* _Task details_:
All of the records below are to be copied exactly.

Stored dataset items:
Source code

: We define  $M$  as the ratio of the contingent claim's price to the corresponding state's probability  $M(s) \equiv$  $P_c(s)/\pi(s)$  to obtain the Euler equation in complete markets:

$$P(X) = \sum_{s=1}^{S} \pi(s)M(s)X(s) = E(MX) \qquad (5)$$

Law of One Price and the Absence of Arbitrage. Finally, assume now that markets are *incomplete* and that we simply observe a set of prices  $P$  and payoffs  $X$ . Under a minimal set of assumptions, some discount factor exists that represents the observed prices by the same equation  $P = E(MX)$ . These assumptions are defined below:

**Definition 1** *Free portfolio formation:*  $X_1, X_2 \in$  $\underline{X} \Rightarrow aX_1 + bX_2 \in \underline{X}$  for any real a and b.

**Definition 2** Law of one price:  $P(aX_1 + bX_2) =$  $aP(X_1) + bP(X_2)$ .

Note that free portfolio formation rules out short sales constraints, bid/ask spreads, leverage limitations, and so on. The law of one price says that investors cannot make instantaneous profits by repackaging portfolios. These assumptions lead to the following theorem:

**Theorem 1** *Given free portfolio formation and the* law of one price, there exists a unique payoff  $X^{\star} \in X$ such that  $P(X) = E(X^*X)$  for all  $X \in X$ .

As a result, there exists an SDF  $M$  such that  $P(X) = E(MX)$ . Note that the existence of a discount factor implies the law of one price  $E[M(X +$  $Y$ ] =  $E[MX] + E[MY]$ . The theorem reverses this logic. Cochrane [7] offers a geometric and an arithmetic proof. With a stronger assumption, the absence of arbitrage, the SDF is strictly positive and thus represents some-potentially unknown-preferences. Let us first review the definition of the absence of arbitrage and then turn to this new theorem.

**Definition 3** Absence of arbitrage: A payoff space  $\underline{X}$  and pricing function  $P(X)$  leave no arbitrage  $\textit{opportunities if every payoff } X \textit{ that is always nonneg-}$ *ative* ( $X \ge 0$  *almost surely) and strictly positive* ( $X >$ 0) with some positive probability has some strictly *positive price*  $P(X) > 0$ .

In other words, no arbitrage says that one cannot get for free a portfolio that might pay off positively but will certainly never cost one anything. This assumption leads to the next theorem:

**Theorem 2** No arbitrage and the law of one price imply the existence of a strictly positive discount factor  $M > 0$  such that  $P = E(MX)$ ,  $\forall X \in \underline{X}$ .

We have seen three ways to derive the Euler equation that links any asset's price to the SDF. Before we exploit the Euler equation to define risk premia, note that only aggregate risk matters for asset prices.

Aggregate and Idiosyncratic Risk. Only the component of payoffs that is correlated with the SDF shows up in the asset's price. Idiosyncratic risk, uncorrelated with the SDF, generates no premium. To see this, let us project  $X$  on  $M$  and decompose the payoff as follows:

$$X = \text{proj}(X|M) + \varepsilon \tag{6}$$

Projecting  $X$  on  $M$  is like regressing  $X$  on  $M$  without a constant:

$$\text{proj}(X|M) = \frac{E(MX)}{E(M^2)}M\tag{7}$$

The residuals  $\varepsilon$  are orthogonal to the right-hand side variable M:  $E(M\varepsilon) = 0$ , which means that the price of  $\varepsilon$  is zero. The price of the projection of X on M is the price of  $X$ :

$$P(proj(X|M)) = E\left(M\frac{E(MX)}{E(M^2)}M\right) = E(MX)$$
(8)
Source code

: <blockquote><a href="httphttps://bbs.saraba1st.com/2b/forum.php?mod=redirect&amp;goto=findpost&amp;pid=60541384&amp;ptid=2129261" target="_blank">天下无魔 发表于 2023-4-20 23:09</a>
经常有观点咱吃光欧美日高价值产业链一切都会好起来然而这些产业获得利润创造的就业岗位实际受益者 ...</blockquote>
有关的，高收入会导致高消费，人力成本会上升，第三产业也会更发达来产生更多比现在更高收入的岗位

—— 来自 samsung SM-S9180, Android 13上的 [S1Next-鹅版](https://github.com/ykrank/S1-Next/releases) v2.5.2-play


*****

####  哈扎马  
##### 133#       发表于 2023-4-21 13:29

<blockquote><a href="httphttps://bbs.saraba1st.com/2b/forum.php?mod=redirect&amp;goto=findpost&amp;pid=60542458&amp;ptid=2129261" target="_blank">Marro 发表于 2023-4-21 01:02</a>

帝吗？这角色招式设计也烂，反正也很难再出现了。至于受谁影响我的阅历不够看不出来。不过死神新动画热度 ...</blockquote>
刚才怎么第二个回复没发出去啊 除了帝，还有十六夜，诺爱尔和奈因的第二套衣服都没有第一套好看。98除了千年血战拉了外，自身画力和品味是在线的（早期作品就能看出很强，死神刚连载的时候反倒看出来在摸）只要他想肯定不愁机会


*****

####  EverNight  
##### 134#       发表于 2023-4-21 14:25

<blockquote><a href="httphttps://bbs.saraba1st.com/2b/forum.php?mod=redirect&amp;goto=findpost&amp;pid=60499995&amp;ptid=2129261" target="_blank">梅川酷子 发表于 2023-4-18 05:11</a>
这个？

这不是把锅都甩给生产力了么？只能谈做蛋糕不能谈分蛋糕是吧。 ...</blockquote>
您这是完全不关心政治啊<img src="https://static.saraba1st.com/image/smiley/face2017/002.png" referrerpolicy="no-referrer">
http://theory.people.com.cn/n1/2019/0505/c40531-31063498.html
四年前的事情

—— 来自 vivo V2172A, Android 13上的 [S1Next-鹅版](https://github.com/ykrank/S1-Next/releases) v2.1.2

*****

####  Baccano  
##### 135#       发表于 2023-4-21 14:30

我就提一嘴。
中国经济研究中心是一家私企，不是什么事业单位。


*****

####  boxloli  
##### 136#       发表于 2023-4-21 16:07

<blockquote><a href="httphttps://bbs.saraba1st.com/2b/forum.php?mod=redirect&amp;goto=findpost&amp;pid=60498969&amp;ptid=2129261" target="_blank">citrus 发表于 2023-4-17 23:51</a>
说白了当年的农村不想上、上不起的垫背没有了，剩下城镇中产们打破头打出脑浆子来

* _Result_:
Source code

: We define  $M$  as the ratio of the contingent claim's price to the corresponding state's probability  $M(s) \equiv$  $P_c(s)/\pi(s)$  to obtain the Euler equation in complete markets:

$$P(X) = \sum_{s=1}^{S} \pi(s)M(s)X(s) = E(MX) \qquad (5)$$

Law of One Price and the Absence of Arbitrage. Finally, assume now that markets are *incomplete* and that we simply observe a set of prices  $P$  and payoffs  $X$ . Under a minimal set of assumptions, some discount factor exists that represents the observed prices by the same equation  $P = E(MX)$ . These assumptions are defined below:

**Definition 1** *Free portfolio formation:*  $X_1, X_2 \in$  $\underline{X} \Rightarrow aX_1 + bX_2 \in \underline{X}$  for any real a and b.

**Definition 2** Law of one price:  $P(aX_1 + bX_2) =$  $aP(X_1) + bP(X_2)$ .

Note that free portfolio formation rules out short sales constraints, bid/ask spreads, leverage limitations, and so on. The law of one price says that investors cannot make instantaneous profits by repackaging portfolios. These assumptions lead to the following theorem:

**Theorem 1** *Given free portfolio formation and the* law of one price, there exists a unique payoff  $X^{\star} \in X$ such that  $P(X) = E(X^*X)$  for all  $X \in X$ .

As a result, there exists an SDF  $M$  such that  $P(X) = E(MX)$ . Note that the existence of a discount factor implies the law of one price  $E[M(X +$  $Y$ ] =  $E[MX] + E[MY]$ . The theorem reverses this logic. Cochrane [7] offers a geometric and an arithmetic proof. With a stronger assumption, the absence of arbitrage, the SDF is strictly positive and thus represents some-potentially unknown-preferences. Let us first review the definition of the absence of arbitrage and then turn to this new theorem.

**Definition 3** Absence of arbitrage: A payoff space  $\underline{X}$  and pricing function  $P(X)$  leave no arbitrage  $\textit{opportunities if every payoff } X \textit{ that is always nonneg-}$ *ative* ( $X \ge 0$  *almost surely) and strictly positive* ( $X >$ 0) with some positive probability has some strictly *positive price*  $P(X) > 0$ .

In other words, no arbitrage says that one cannot get for free a portfolio that might pay off positively but will certainly never cost one anything. This assumption leads to the next theorem:

**Theorem 2** No arbitrage and the law of one price imply the existence of a strictly positive discount factor  $M > 0$  such that  $P = E(MX)$ ,  $\forall X \in \underline{X}$ .

We have seen three ways to derive the Euler equation that links any asset's price to the SDF. Before we exploit the Euler equation to define risk premia, note that only aggregate risk matters for asset prices.

Aggregate and Idiosyncratic Risk. Only the component of payoffs that is correlated with the SDF shows up in the asset's price. Idiosyncratic risk, uncorrelated with the SDF, generates no premium. To see this, let us project  $X$  on  $M$  and decompose the payoff as follows:

$$X = \text{proj}(X|M) + \varepsilon \tag{6}$$

Projecting  $X$  on  $M$  is like regressing  $X$  on  $M$  without a constant:

$$\text{proj}(X|M) = \frac{E(MX)}{E(M^2)}M\tag{7}$$

The residuals  $\varepsilon$  are orthogonal to the right-hand side variable M:  $E(M\varepsilon) = 0$ , which means that the price of  $\varepsilon$  is zero. The price of the projection of X on M is the price of  $X$ :

$$P(proj(X|M)) = E\left(M\frac{E(MX)}{E(M^2)}M\right) = E(MX)$$
(8)
Source code

: <blockquote><a href="httphttps://bbs.saraba1st.com/2b/forum.php?mod=redirect&amp;goto=findpost&amp;pid=60541384&amp;ptid=2129261" target="_blank">天下无魔 发表于 2023-4-20 23:09</a>
经常有观点咱吃光欧美日高价值产业链一切都会好起来然而这些产业获得利润创造的就业岗位实际受益者 ...</blockquote>
有关的，高收入会导致高消费，人力成本会上升，第三产业也会更发达来产生更多比现在更高收入的岗位

—— 来自 samsung SM-S9180, Android 13上的 [S1Next-鹅版](https://github.com/ykrank/S1-Next/releases) v2.5.2-play


*****

####  哈扎马  
##### 133#       发表于 2023-4-21 13:29

<blockquote><a href="httphttps://bbs.saraba1st.com/2b/forum.php?mod=redirect&amp;goto=findpost&amp;pid=60542458&amp;ptid=2129261" target="_blank">Marro 发表于 2023-4-21 01:02</a>

帝吗？这角色招式设计也烂，反正也很难再出现了。至于受谁影响我的阅历不够看不出来。不过死神新动画热度 ...</blockquote>
刚才怎么第二个回复没发出去啊 除了帝，还有十六夜，诺爱尔和奈因的第二套衣服都没有第一套好看。98除了千年血战拉了外，自身画力和品味是在线的（早期作品就能看出很强，死神刚连载的时候反倒看出来在摸）只要他想肯定不愁机会


*****

####  EverNight  
##### 134#       发表于 2023-4-21 14:25

<blockquote><a href="httphttps://bbs.saraba1st.com/2b/forum.php?mod=redirect&amp;goto=findpost&amp;pid=60499995&amp;ptid=2129261" target="_blank">梅川酷子 发表于 2023-4-18 05:11</a>
这个？

这不是把锅都甩给生产力了么？只能谈做蛋糕不能谈分蛋糕是吧。 ...</blockquote>
您这是完全不关心政治啊<img src="https://static.saraba1st.com/image/smiley/face2017/002.png" referrerpolicy="no-referrer">
http://theory.people.com.cn/n1/2019/0505/c40531-31063498.html
四年前的事情

—— 来自 vivo V2172A, Android 13上的 [S1Next-鹅版](https://github.com/ykrank/S1-Next/releases) v2.1.2

*****

####  Baccano  
##### 135#       发表于 2023-4-21 14:30

我就提一嘴。
中国经济研究中心是一家私企，不是什么事业单位。


*****

####  boxloli  
##### 136#       发表于 2023-4-21 16:07

<blockquote><a href="httphttps://bbs.saraba1st.com/2b/forum.php?mod=redirect&amp;goto=findpost&amp;pid=60498969&amp;ptid=2129261" target="_blank">citrus 发表于 2023-4-17 23:51</a>
说白了当年的农村不想上、上不起的垫背没有了，剩下城镇中产们打破头打出脑浆子来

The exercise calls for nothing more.